- Front-end code edit data -
*-*-*

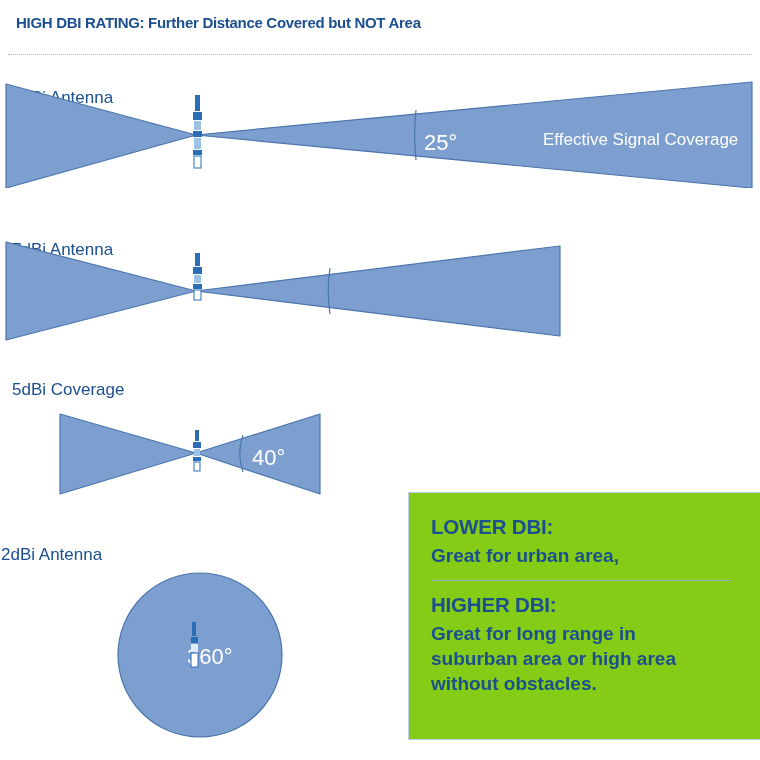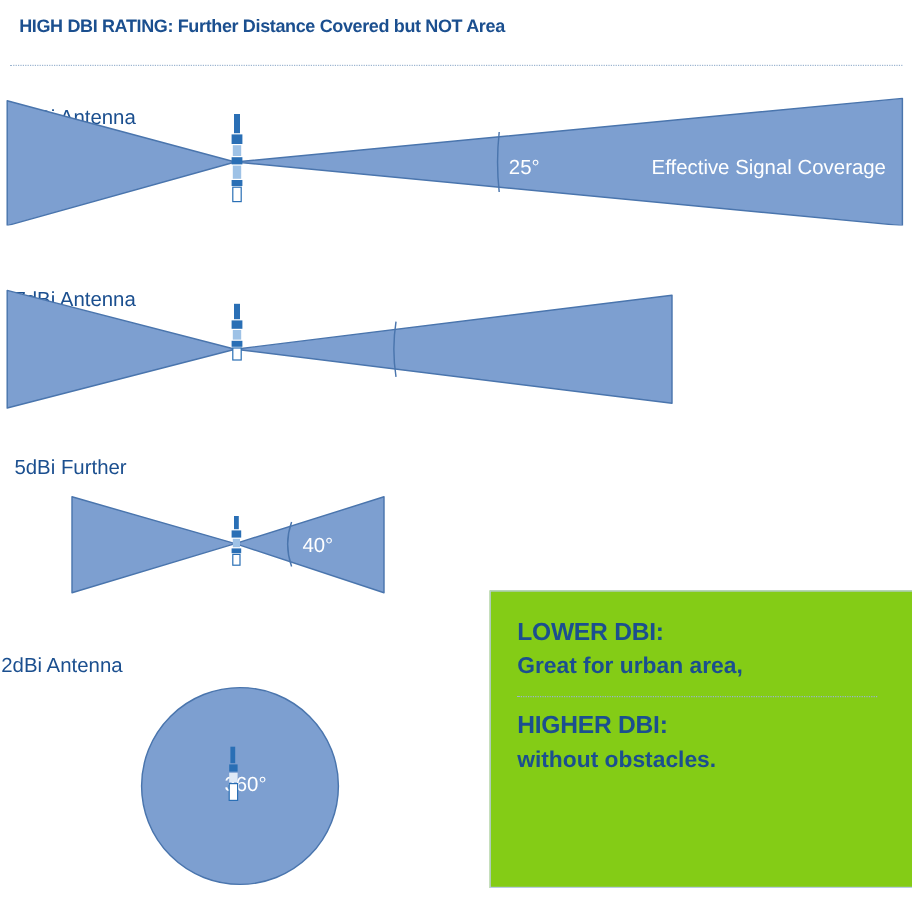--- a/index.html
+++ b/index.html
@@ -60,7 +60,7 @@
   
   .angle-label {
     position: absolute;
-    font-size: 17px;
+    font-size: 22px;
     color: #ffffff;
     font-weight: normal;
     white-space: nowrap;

*-*-*

Look through the entries above and find each line where the word "font" occurs; copy those lines.

-    font-size: 17px;
+    font-size: 22px;
     font-weight: normal;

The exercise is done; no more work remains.